**Raw data**
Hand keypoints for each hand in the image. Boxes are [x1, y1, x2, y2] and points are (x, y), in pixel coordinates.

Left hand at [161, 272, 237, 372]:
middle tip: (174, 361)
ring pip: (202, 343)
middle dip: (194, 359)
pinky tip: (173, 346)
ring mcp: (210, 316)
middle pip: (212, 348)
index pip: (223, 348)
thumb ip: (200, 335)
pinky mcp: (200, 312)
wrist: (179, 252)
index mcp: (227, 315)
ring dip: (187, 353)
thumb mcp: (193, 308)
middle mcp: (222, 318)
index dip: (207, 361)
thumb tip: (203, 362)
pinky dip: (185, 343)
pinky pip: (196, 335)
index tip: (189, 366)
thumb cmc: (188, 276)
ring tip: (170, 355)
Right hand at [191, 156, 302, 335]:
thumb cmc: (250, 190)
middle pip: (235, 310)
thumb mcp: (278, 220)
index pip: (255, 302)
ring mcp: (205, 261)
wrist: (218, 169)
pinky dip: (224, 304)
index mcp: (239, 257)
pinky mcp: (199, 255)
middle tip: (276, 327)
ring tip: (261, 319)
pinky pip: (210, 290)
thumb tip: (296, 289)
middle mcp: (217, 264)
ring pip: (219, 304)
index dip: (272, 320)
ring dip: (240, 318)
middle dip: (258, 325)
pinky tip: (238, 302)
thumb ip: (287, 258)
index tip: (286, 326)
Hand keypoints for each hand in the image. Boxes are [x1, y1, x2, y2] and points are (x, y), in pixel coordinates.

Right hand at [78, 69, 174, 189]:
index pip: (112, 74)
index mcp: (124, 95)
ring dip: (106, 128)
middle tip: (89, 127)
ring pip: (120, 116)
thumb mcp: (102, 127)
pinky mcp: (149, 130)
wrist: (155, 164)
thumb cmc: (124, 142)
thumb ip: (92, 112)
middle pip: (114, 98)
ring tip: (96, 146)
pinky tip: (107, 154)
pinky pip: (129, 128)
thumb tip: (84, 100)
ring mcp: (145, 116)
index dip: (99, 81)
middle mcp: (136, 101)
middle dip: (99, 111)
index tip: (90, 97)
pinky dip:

**Work order**
Filter the entries down to the lines that hold "middle". Copy those lines.

**Solution to this task**
middle tip: (174, 361)
middle dip: (194, 359)
middle pip: (212, 348)
middle mcp: (222, 318)
middle pip: (235, 310)
middle tip: (276, 327)
middle mcp: (217, 264)
middle dip: (258, 325)
middle tip: (89, 127)
middle pip: (114, 98)
middle mcp: (136, 101)
middle dip: (99, 111)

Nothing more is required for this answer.